Beberapa faktor penyebab kemunduran Majapahit sebagai berikut.

a. Tidak ada lagi tokoh di pusat pemerintahan yang dapat mempertahankan kesatuan wilayah
setelah Gajah Mada dan Hayam Wuruk meninggal.

b. Struktur pemerintahan Majapahit yang mirip dengan sistem negara serikat pada masa
modern dan banyaknya kebebasan yang diberikan kepada daerah memudahkan wilayah-
wilayah jajahan untuk melepaskan diri begitu diketahui bahwa di pusat pemerintahan sedang
kosong kekuasaan.
c. Terjadinya perang saudara, di antaranya yang terkenal adalah Perang Paregreg (1401-1406)
yang dilakukan oleh Bhre Wirabhumi melawan pusat Kerajaan Majapahit. Bhre Wirabhumi
diberi kekuasaan di wilayah Blambangan. Namun, ia berambisi untuk menjadi raja Majapahit.
Dalam cerita rakyat, Bhre Wirabhumi dikenal sebagai Minak jingga yang dikalahkan oleh Raden
Gajah atau Damarwulan. Selain perang saudara, terjadi juga usaha memisahkan diri yang
dilakukan Girindrawardhana dari Kediri (1478).

d. Masuknya agama Islam sejak zaman Kerajaan Kediri di Jawa Timur menimbulkan kekuatan
baru yang menentang kekuasaan Majapahit. Banyak bupati di wilayah pantai yang masuk Islam
karena kepentingan dagang dan berbalik melawan Majapahit.

Penting Untuk Diingat

1. Kerajaan Kutai berdiri pada abad ke-5. Raja-raja yang pernah berkuasa adalah Kudungga,
Asmawarman, dan Mulawarman.

2. Kerajaan Tarumanegara berdiri pada abad ke-5 di Jawa Barat. Sumber sejarah berupa
prasasti Ciaruteun, Jambu, Pasar Awi, Kebon Kopi, Muara Cianten, Tugu, dan Cidangiang.

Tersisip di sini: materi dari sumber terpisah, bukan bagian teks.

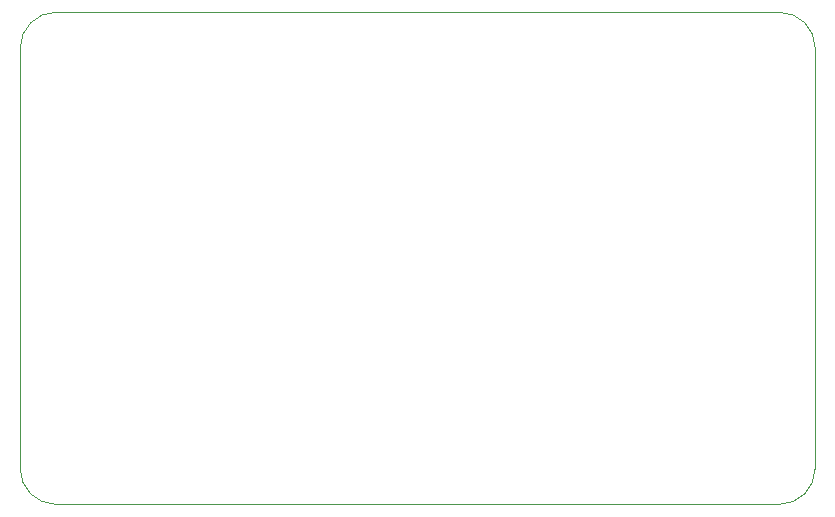
<source format=gbr>
%TF.GenerationSoftware,KiCad,Pcbnew,8.0.9-8.0.9-0~ubuntu24.04.1*%
%TF.CreationDate,2025-08-06T19:27:30-03:00*%
%TF.ProjectId,eeg,6565672e-6b69-4636-9164-5f7063625858,rev?*%
%TF.SameCoordinates,Original*%
%TF.FileFunction,Profile,NP*%
%FSLAX46Y46*%
G04 Gerber Fmt 4.6, Leading zero omitted, Abs format (unit mm)*
G04 Created by KiCad (PCBNEW 8.0.9-8.0.9-0~ubuntu24.04.1) date 2025-08-06 19:27:30*
%MOMM*%
%LPD*%
G01*
G04 APERTURE LIST*
%TA.AperFunction,Profile*%
%ADD10C,0.050000*%
%TD*%
G04 APERTURE END LIST*
D10*
X142790000Y-55560000D02*
X142786000Y-91186000D01*
X145796000Y-94196000D02*
G75*
G02*
X142786000Y-91186000I0J3010000D01*
G01*
X207080000Y-52540000D02*
G75*
G02*
X210100000Y-55560000I0J-3020000D01*
G01*
X207066000Y-94206000D02*
X145796000Y-94196000D01*
X210100000Y-55560000D02*
X210086000Y-91186000D01*
X145810000Y-52540000D02*
X207080000Y-52540000D01*
X142790000Y-55560000D02*
G75*
G02*
X145810000Y-52540000I3020000J0D01*
G01*
X210086000Y-91186000D02*
G75*
G02*
X207066000Y-94206000I-3020000J0D01*
G01*
M02*

</source>
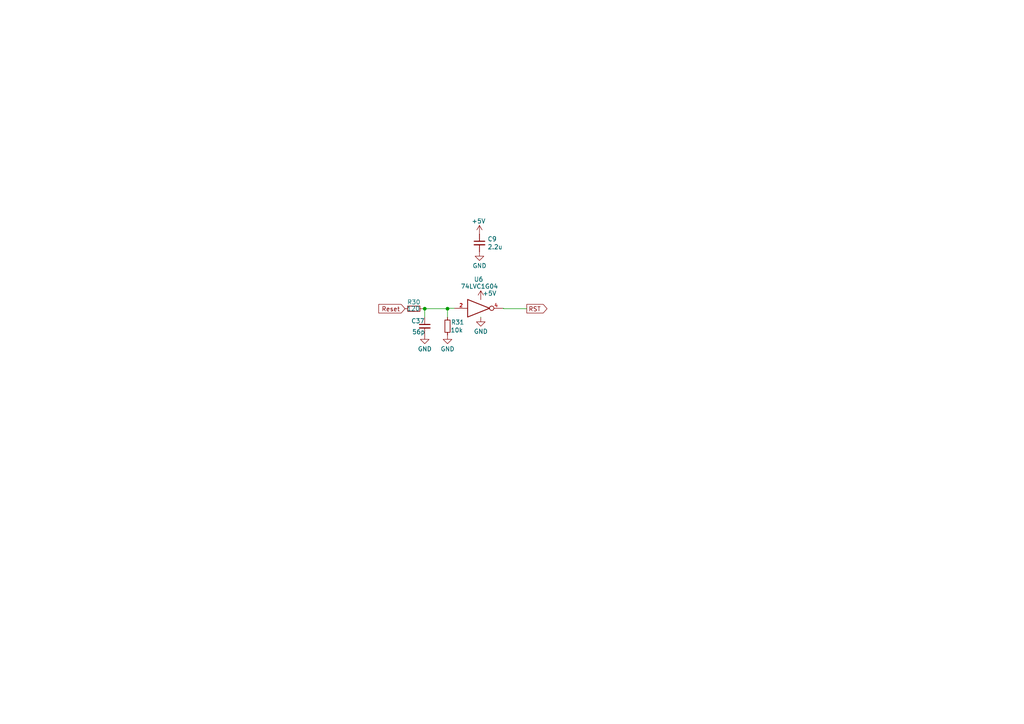
<source format=kicad_sch>
(kicad_sch
	(version 20231120)
	(generator "eeschema")
	(generator_version "8.0")
	(uuid "4e21c3da-75a8-4c76-ab94-27497c4c11e3")
	(paper "A4")
	
	(junction
		(at 129.794 89.535)
		(diameter 0)
		(color 0 0 0 0)
		(uuid "1bc7a302-1588-4de8-8955-f7f67cdb2b69")
	)
	(junction
		(at 123.19 89.535)
		(diameter 0)
		(color 0 0 0 0)
		(uuid "21488ebd-d74d-4a34-8916-776b34eab45b")
	)
	(wire
		(pts
			(xy 129.794 89.408) (xy 131.826 89.408)
		)
		(stroke
			(width 0)
			(type default)
		)
		(uuid "33be4de7-dbe4-4d4c-9b53-0276ed0744a9")
	)
	(wire
		(pts
			(xy 122.555 89.535) (xy 123.19 89.535)
		)
		(stroke
			(width 0)
			(type default)
		)
		(uuid "3bd04651-5b50-4fa8-8c10-f533116fbe01")
	)
	(wire
		(pts
			(xy 139.446 91.948) (xy 139.446 92.075)
		)
		(stroke
			(width 0)
			(type default)
		)
		(uuid "5ea81734-cd0b-4e0c-bfda-8887a5876df7")
	)
	(wire
		(pts
			(xy 129.794 92.075) (xy 129.794 89.535)
		)
		(stroke
			(width 0)
			(type default)
		)
		(uuid "6617613f-da39-4d0e-8092-9a140925c9d4")
	)
	(wire
		(pts
			(xy 129.794 89.408) (xy 129.794 89.535)
		)
		(stroke
			(width 0)
			(type default)
		)
		(uuid "704e12cd-1295-45a8-890f-91b4e4d303e1")
	)
	(wire
		(pts
			(xy 146.05 89.535) (xy 152.781 89.535)
		)
		(stroke
			(width 0)
			(type default)
		)
		(uuid "b8a51a1f-27ca-45f5-a528-4a0cdf5bb877")
	)
	(wire
		(pts
			(xy 123.19 89.535) (xy 129.794 89.535)
		)
		(stroke
			(width 0)
			(type default)
		)
		(uuid "c0cf8450-a7b3-4e8e-ae31-a8c36761d6ce")
	)
	(wire
		(pts
			(xy 145.796 89.408) (xy 146.05 89.408)
		)
		(stroke
			(width 0)
			(type default)
		)
		(uuid "cf847076-f8da-4eab-9fc9-9db6e0089677")
	)
	(wire
		(pts
			(xy 146.05 89.408) (xy 146.05 89.535)
		)
		(stroke
			(width 0)
			(type default)
		)
		(uuid "f3bdb425-2fd4-4300-bcbb-50ea2e340ff5")
	)
	(wire
		(pts
			(xy 123.19 89.535) (xy 123.19 92.075)
		)
		(stroke
			(width 0)
			(type default)
		)
		(uuid "f858e0f0-96fb-47c5-94bc-e52016ab088f")
	)
	(global_label "RST"
		(shape output)
		(at 152.781 89.535 0)
		(fields_autoplaced yes)
		(effects
			(font
				(size 1.27 1.27)
			)
			(justify left)
		)
		(uuid "99ba4de6-1ab4-4316-b07b-3cf3271b5b54")
		(property "Intersheetrefs" "${INTERSHEET_REFS}"
			(at 159.2133 89.535 0)
			(effects
				(font
					(size 1.27 1.27)
				)
				(justify left)
				(hide yes)
			)
		)
	)
	(global_label "Reset"
		(shape input)
		(at 117.475 89.535 180)
		(fields_autoplaced yes)
		(effects
			(font
				(size 1.27 1.27)
			)
			(justify right)
		)
		(uuid "e415ac58-7a33-4394-9c5a-5e3f2cb20c6d")
		(property "Intersheetrefs" "${INTERSHEET_REFS}"
			(at 109.8609 89.6144 0)
			(effects
				(font
					(size 1.27 1.27)
				)
				(justify right)
				(hide yes)
			)
		)
	)
	(symbol
		(lib_id "power:GND")
		(at 139.065 73.025 0)
		(unit 1)
		(exclude_from_sim no)
		(in_bom yes)
		(on_board yes)
		(dnp no)
		(uuid "061a294d-76d3-4389-a1f8-5fd3f8e5c50c")
		(property "Reference" "#PWR070"
			(at 139.065 79.375 0)
			(effects
				(font
					(size 1.27 1.27)
				)
				(hide yes)
			)
		)
		(property "Value" "GND"
			(at 137.033 77.089 0)
			(effects
				(font
					(size 1.27 1.27)
				)
				(justify left)
			)
		)
		(property "Footprint" ""
			(at 139.065 73.025 0)
			(effects
				(font
					(size 1.27 1.27)
				)
				(hide yes)
			)
		)
		(property "Datasheet" ""
			(at 139.065 73.025 0)
			(effects
				(font
					(size 1.27 1.27)
				)
				(hide yes)
			)
		)
		(property "Description" ""
			(at 139.065 73.025 0)
			(effects
				(font
					(size 1.27 1.27)
				)
				(hide yes)
			)
		)
		(pin "1"
			(uuid "8e3e882a-23ed-4396-99d7-658ddcd2c08a")
		)
		(instances
			(project "Driver_Inductor"
				(path "/e63e39d7-6ac0-4ffd-8aa3-1841a4541b55/cb537d0a-be40-4038-86f7-62065d47d4b4"
					(reference "#PWR070")
					(unit 1)
				)
			)
		)
	)
	(symbol
		(lib_id "power:GND")
		(at 123.19 97.155 0)
		(unit 1)
		(exclude_from_sim no)
		(in_bom yes)
		(on_board yes)
		(dnp no)
		(uuid "33e4ac19-ceb8-4d6d-a15c-bfdd4b6ad8a3")
		(property "Reference" "#PWR082"
			(at 123.19 103.505 0)
			(effects
				(font
					(size 1.27 1.27)
				)
				(hide yes)
			)
		)
		(property "Value" "GND"
			(at 121.158 101.219 0)
			(effects
				(font
					(size 1.27 1.27)
				)
				(justify left)
			)
		)
		(property "Footprint" ""
			(at 123.19 97.155 0)
			(effects
				(font
					(size 1.27 1.27)
				)
				(hide yes)
			)
		)
		(property "Datasheet" ""
			(at 123.19 97.155 0)
			(effects
				(font
					(size 1.27 1.27)
				)
				(hide yes)
			)
		)
		(property "Description" ""
			(at 123.19 97.155 0)
			(effects
				(font
					(size 1.27 1.27)
				)
				(hide yes)
			)
		)
		(pin "1"
			(uuid "882e83fc-aa39-4795-9508-0eb0c1450321")
		)
		(instances
			(project "Driver_Inductor"
				(path "/e63e39d7-6ac0-4ffd-8aa3-1841a4541b55/cb537d0a-be40-4038-86f7-62065d47d4b4"
					(reference "#PWR082")
					(unit 1)
				)
			)
		)
	)
	(symbol
		(lib_id "power:GND")
		(at 129.794 97.155 0)
		(unit 1)
		(exclude_from_sim no)
		(in_bom yes)
		(on_board yes)
		(dnp no)
		(uuid "69fc8f15-9ede-4483-9173-2c80f0210f0f")
		(property "Reference" "#PWR083"
			(at 129.794 103.505 0)
			(effects
				(font
					(size 1.27 1.27)
				)
				(hide yes)
			)
		)
		(property "Value" "GND"
			(at 127.762 101.219 0)
			(effects
				(font
					(size 1.27 1.27)
				)
				(justify left)
			)
		)
		(property "Footprint" ""
			(at 129.794 97.155 0)
			(effects
				(font
					(size 1.27 1.27)
				)
				(hide yes)
			)
		)
		(property "Datasheet" ""
			(at 129.794 97.155 0)
			(effects
				(font
					(size 1.27 1.27)
				)
				(hide yes)
			)
		)
		(property "Description" ""
			(at 129.794 97.155 0)
			(effects
				(font
					(size 1.27 1.27)
				)
				(hide yes)
			)
		)
		(pin "1"
			(uuid "bc998778-70e6-4811-9ca0-c522aa77a973")
		)
		(instances
			(project "Driver_Inductor"
				(path "/e63e39d7-6ac0-4ffd-8aa3-1841a4541b55/cb537d0a-be40-4038-86f7-62065d47d4b4"
					(reference "#PWR083")
					(unit 1)
				)
			)
		)
	)
	(symbol
		(lib_id "power:+5V")
		(at 139.065 67.945 0)
		(unit 1)
		(exclude_from_sim no)
		(in_bom yes)
		(on_board yes)
		(dnp no)
		(uuid "7018012b-226a-46b4-9f7f-850c721a34fa")
		(property "Reference" "#PWR014"
			(at 139.065 71.755 0)
			(effects
				(font
					(size 1.27 1.27)
				)
				(hide yes)
			)
		)
		(property "Value" "+5V"
			(at 138.811 64.135 0)
			(effects
				(font
					(size 1.27 1.27)
				)
			)
		)
		(property "Footprint" ""
			(at 139.065 67.945 0)
			(effects
				(font
					(size 1.27 1.27)
				)
				(hide yes)
			)
		)
		(property "Datasheet" ""
			(at 139.065 67.945 0)
			(effects
				(font
					(size 1.27 1.27)
				)
				(hide yes)
			)
		)
		(property "Description" "Power symbol creates a global label with name \"+5V\""
			(at 139.065 67.945 0)
			(effects
				(font
					(size 1.27 1.27)
				)
				(hide yes)
			)
		)
		(pin "1"
			(uuid "56b727c9-5bb5-453c-ac82-bd1e43782e3a")
		)
		(instances
			(project "Driver_Inductor"
				(path "/e63e39d7-6ac0-4ffd-8aa3-1841a4541b55/cb537d0a-be40-4038-86f7-62065d47d4b4"
					(reference "#PWR014")
					(unit 1)
				)
			)
		)
	)
	(symbol
		(lib_id "power:+5V")
		(at 139.446 86.868 0)
		(unit 1)
		(exclude_from_sim no)
		(in_bom yes)
		(on_board yes)
		(dnp no)
		(uuid "71d45def-a576-4411-8918-95cfe5ecd282")
		(property "Reference" "#PWR044"
			(at 139.446 90.678 0)
			(effects
				(font
					(size 1.27 1.27)
				)
				(hide yes)
			)
		)
		(property "Value" "+5V"
			(at 141.986 85.09 0)
			(effects
				(font
					(size 1.27 1.27)
				)
			)
		)
		(property "Footprint" ""
			(at 139.446 86.868 0)
			(effects
				(font
					(size 1.27 1.27)
				)
				(hide yes)
			)
		)
		(property "Datasheet" ""
			(at 139.446 86.868 0)
			(effects
				(font
					(size 1.27 1.27)
				)
				(hide yes)
			)
		)
		(property "Description" "Power symbol creates a global label with name \"+5V\""
			(at 139.446 86.868 0)
			(effects
				(font
					(size 1.27 1.27)
				)
				(hide yes)
			)
		)
		(pin "1"
			(uuid "87169bb6-3ef3-46af-bccf-0f8273c47c5e")
		)
		(instances
			(project ""
				(path "/e63e39d7-6ac0-4ffd-8aa3-1841a4541b55/cb537d0a-be40-4038-86f7-62065d47d4b4"
					(reference "#PWR044")
					(unit 1)
				)
			)
		)
	)
	(symbol
		(lib_id "Device:C_Small")
		(at 139.065 70.485 0)
		(unit 1)
		(exclude_from_sim no)
		(in_bom yes)
		(on_board yes)
		(dnp no)
		(uuid "85e077b4-c0d0-4c34-a3e4-84b5269d4bec")
		(property "Reference" "C9"
			(at 141.4018 69.3166 0)
			(effects
				(font
					(size 1.27 1.27)
				)
				(justify left)
			)
		)
		(property "Value" "2.2u"
			(at 141.4018 71.628 0)
			(effects
				(font
					(size 1.27 1.27)
				)
				(justify left)
			)
		)
		(property "Footprint" "Capacitor_SMD:C_0805_2012Metric_Pad1.18x1.45mm_HandSolder"
			(at 139.065 70.485 0)
			(effects
				(font
					(size 1.27 1.27)
				)
				(hide yes)
			)
		)
		(property "Datasheet" "~"
			(at 139.065 70.485 0)
			(effects
				(font
					(size 1.27 1.27)
				)
				(hide yes)
			)
		)
		(property "Description" ""
			(at 139.065 70.485 0)
			(effects
				(font
					(size 1.27 1.27)
				)
				(hide yes)
			)
		)
		(pin "1"
			(uuid "b0f86744-3fa1-49bb-b58f-908d029f2e85")
		)
		(pin "2"
			(uuid "60cea755-9748-47c4-92f7-b9a4721a79fe")
		)
		(instances
			(project "Driver_Inductor"
				(path "/e63e39d7-6ac0-4ffd-8aa3-1841a4541b55/cb537d0a-be40-4038-86f7-62065d47d4b4"
					(reference "C9")
					(unit 1)
				)
			)
		)
	)
	(symbol
		(lib_id "Device:R_Small")
		(at 129.794 94.615 0)
		(unit 1)
		(exclude_from_sim no)
		(in_bom yes)
		(on_board yes)
		(dnp no)
		(uuid "9773b4ce-9705-41ad-8c1a-6e79b2885923")
		(property "Reference" "R31"
			(at 132.715 93.472 0)
			(effects
				(font
					(size 1.27 1.27)
				)
			)
		)
		(property "Value" "10k"
			(at 132.461 95.758 0)
			(effects
				(font
					(size 1.27 1.27)
				)
			)
		)
		(property "Footprint" "Resistor_SMD:R_0805_2012Metric_Pad1.20x1.40mm_HandSolder"
			(at 129.794 94.615 0)
			(effects
				(font
					(size 1.27 1.27)
				)
				(hide yes)
			)
		)
		(property "Datasheet" "~"
			(at 129.794 94.615 0)
			(effects
				(font
					(size 1.27 1.27)
				)
				(hide yes)
			)
		)
		(property "Description" ""
			(at 129.794 94.615 0)
			(effects
				(font
					(size 1.27 1.27)
				)
				(hide yes)
			)
		)
		(pin "1"
			(uuid "432a3c7b-8e87-4e49-93c9-1dabe991b12f")
		)
		(pin "2"
			(uuid "3531e66e-13d9-476a-baa2-ec42aa5a8f3f")
		)
		(instances
			(project "Driver_Inductor"
				(path "/e63e39d7-6ac0-4ffd-8aa3-1841a4541b55/cb537d0a-be40-4038-86f7-62065d47d4b4"
					(reference "R31")
					(unit 1)
				)
			)
		)
	)
	(symbol
		(lib_id "Device:R_Small")
		(at 120.015 89.535 270)
		(unit 1)
		(exclude_from_sim no)
		(in_bom yes)
		(on_board yes)
		(dnp no)
		(uuid "ae7a0801-60a9-4682-9082-491c58847fab")
		(property "Reference" "R30"
			(at 120.015 87.63 90)
			(effects
				(font
					(size 1.27 1.27)
				)
			)
		)
		(property "Value" "120"
			(at 119.888 89.535 90)
			(effects
				(font
					(size 1.27 1.27)
				)
			)
		)
		(property "Footprint" "Resistor_SMD:R_0805_2012Metric_Pad1.20x1.40mm_HandSolder"
			(at 120.015 89.535 0)
			(effects
				(font
					(size 1.27 1.27)
				)
				(hide yes)
			)
		)
		(property "Datasheet" "~"
			(at 120.015 89.535 0)
			(effects
				(font
					(size 1.27 1.27)
				)
				(hide yes)
			)
		)
		(property "Description" ""
			(at 120.015 89.535 0)
			(effects
				(font
					(size 1.27 1.27)
				)
				(hide yes)
			)
		)
		(pin "1"
			(uuid "bf540977-a7d7-4bb7-828d-612b5f82e1f6")
		)
		(pin "2"
			(uuid "6e7e5831-9a3a-4f8b-8159-14bd250b627d")
		)
		(instances
			(project "Driver_Inductor"
				(path "/e63e39d7-6ac0-4ffd-8aa3-1841a4541b55/cb537d0a-be40-4038-86f7-62065d47d4b4"
					(reference "R30")
					(unit 1)
				)
			)
		)
	)
	(symbol
		(lib_id "Device:C_Small")
		(at 123.19 94.615 0)
		(unit 1)
		(exclude_from_sim no)
		(in_bom yes)
		(on_board yes)
		(dnp no)
		(uuid "c8b9d859-2360-447e-b4d3-d32e2c070774")
		(property "Reference" "C37"
			(at 119.253 93.091 0)
			(effects
				(font
					(size 1.27 1.27)
				)
				(justify left)
			)
		)
		(property "Value" "56p"
			(at 119.507 96.266 0)
			(effects
				(font
					(size 1.27 1.27)
				)
				(justify left)
			)
		)
		(property "Footprint" "Capacitor_SMD:C_0805_2012Metric_Pad1.18x1.45mm_HandSolder"
			(at 123.19 94.615 0)
			(effects
				(font
					(size 1.27 1.27)
				)
				(hide yes)
			)
		)
		(property "Datasheet" "~"
			(at 123.19 94.615 0)
			(effects
				(font
					(size 1.27 1.27)
				)
				(hide yes)
			)
		)
		(property "Description" ""
			(at 123.19 94.615 0)
			(effects
				(font
					(size 1.27 1.27)
				)
				(hide yes)
			)
		)
		(pin "1"
			(uuid "fe9ef2ff-d8e4-450a-abe1-b19414eabe05")
		)
		(pin "2"
			(uuid "b5e9e491-187d-462a-8f5d-fc2f1f70165e")
		)
		(instances
			(project "Driver_Inductor"
				(path "/e63e39d7-6ac0-4ffd-8aa3-1841a4541b55/cb537d0a-be40-4038-86f7-62065d47d4b4"
					(reference "C37")
					(unit 1)
				)
			)
		)
	)
	(symbol
		(lib_id "power:GND")
		(at 139.446 92.075 0)
		(unit 1)
		(exclude_from_sim no)
		(in_bom yes)
		(on_board yes)
		(dnp no)
		(uuid "d3fff673-4d49-4741-86b9-ad015c64c4e2")
		(property "Reference" "#PWR084"
			(at 139.446 98.425 0)
			(effects
				(font
					(size 1.27 1.27)
				)
				(hide yes)
			)
		)
		(property "Value" "GND"
			(at 137.414 96.139 0)
			(effects
				(font
					(size 1.27 1.27)
				)
				(justify left)
			)
		)
		(property "Footprint" ""
			(at 139.446 92.075 0)
			(effects
				(font
					(size 1.27 1.27)
				)
				(hide yes)
			)
		)
		(property "Datasheet" ""
			(at 139.446 92.075 0)
			(effects
				(font
					(size 1.27 1.27)
				)
				(hide yes)
			)
		)
		(property "Description" ""
			(at 139.446 92.075 0)
			(effects
				(font
					(size 1.27 1.27)
				)
				(hide yes)
			)
		)
		(pin "1"
			(uuid "5bca9c4c-451e-4dbe-898c-a3353c789a8a")
		)
		(instances
			(project "Driver_Inductor"
				(path "/e63e39d7-6ac0-4ffd-8aa3-1841a4541b55/cb537d0a-be40-4038-86f7-62065d47d4b4"
					(reference "#PWR084")
					(unit 1)
				)
			)
		)
	)
	(symbol
		(lib_id "74xGxx:74LVC1G04")
		(at 139.446 89.408 0)
		(unit 1)
		(exclude_from_sim no)
		(in_bom yes)
		(on_board yes)
		(dnp no)
		(uuid "e2960efe-e892-4e3c-87b6-f52e14a69ccf")
		(property "Reference" "U6"
			(at 138.811 81.026 0)
			(effects
				(font
					(size 1.27 1.27)
				)
			)
		)
		(property "Value" "74LVC1G04"
			(at 139.065 83.058 0)
			(effects
				(font
					(size 1.27 1.27)
				)
			)
		)
		(property "Footprint" "Package_TO_SOT_SMD:SOT-23-5_HandSoldering"
			(at 139.446 89.408 0)
			(effects
				(font
					(size 1.27 1.27)
				)
				(hide yes)
			)
		)
		(property "Datasheet" "http://www.ti.com/lit/sg/scyt129e/scyt129e.pdf"
			(at 139.446 89.408 0)
			(effects
				(font
					(size 1.27 1.27)
				)
				(hide yes)
			)
		)
		(property "Description" ""
			(at 139.446 89.408 0)
			(effects
				(font
					(size 1.27 1.27)
				)
				(hide yes)
			)
		)
		(pin "2"
			(uuid "71cdb584-67be-4c15-8bf9-2a10a8a27daa")
		)
		(pin "3"
			(uuid "189a3916-81f0-4682-898f-f5fb11c80251")
		)
		(pin "4"
			(uuid "3dfd0ea6-ef95-48a0-929a-0bd6133b9e23")
		)
		(pin "5"
			(uuid "add2ec1a-64b9-48a2-bba1-4678fd4426b1")
		)
		(instances
			(project "Driver_Inductor"
				(path "/e63e39d7-6ac0-4ffd-8aa3-1841a4541b55/cb537d0a-be40-4038-86f7-62065d47d4b4"
					(reference "U6")
					(unit 1)
				)
			)
		)
	)
)

</source>
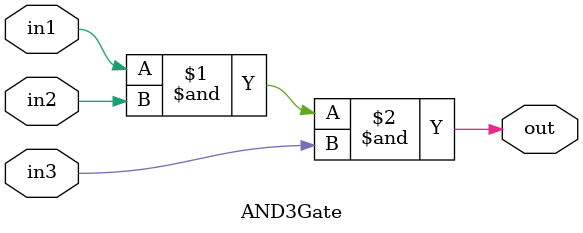
<source format=v>
module ANDGate(in1, in2, out);

	input in1, in2;
	output out;
	assign out = in1 & in2;
	
endmodule

module AND3Gate(in1, in2, in3, out);

	input in1, in2, in3;
	output out;
	assign out = in1 & in2 & in3;
	
endmodule 
</source>
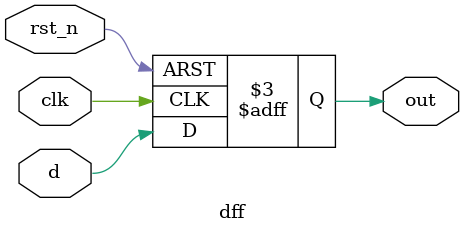
<source format=v>


module dff(
    input clk,
    input rst_n,
    input d,
    output reg out
);

    // async reset:
    always @ (posedge clk or negedge rst_n) begin
        if (rst_n == 1'b0)
            out <= 0;
        else
            out <= d;
	end

endmodule

</source>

3. Kerajaan Sriwijaya berdiri pada abad ke-7 di Palembang. Raja yang terbesar adalah
Balaputradewa yang berhasil membawa Sriwijaya mencapai kebesarannya, bahkan Sriwijaya
mendapat julukan Kerajaan Nasional Pertama di Indonesia.

4. Kerajaan Mataram didirikan oleh Raja Sanjaya pada abad ke-8. Ada dua dinasti yang berkuasa
saat itu, yaitu dinasti Sanjaya dan dinasti Syailendra.

5. Kerajaan Mataram pindah ke Jawa Timur dan berganti nama menjadi Kerajaan Medang
Mataram. Raja-rajanya adalah Mpu Sindok, Dharmawangsa, dan Airlangga. Kerajaan ini pada
tahun 1042 pecah menjadi dua, yaitu Kediri dan Jenggala.

6. Kerajaan Kediri mencapai kejayaan pada masa Jayabaya. Raja-raja yang pernah berkuasa di
Kediri adalah Bameswara, Jayabaya, Sarweswara, Kameswara, dan Kertajaya.

7. Kerajaan Singasari didirikan oleh Ken Arok pada tahun 1222 setelah mengalahkan Kertajaya
(Kediri). Singasari mengalami kejayaan pada masa Kertanegara dan runtuh pada tahun 1292
setelah dikalahkan oleh Jayakatwang (Kediri).

8. Kerajaan Majapahit berdiri tahun 1293 oleh Raden Wijaya. Raja-rajanya adalah Raden
Wijaya, Jayanegara, Tribhuwanatunggadewi, Hayam Wuruk, Wikramawardhana, Suhita, dan
Brawijaya. Kejayaan Majapahit terjadi pada masa Hayam Wuruk dan Patih Gajah Mada.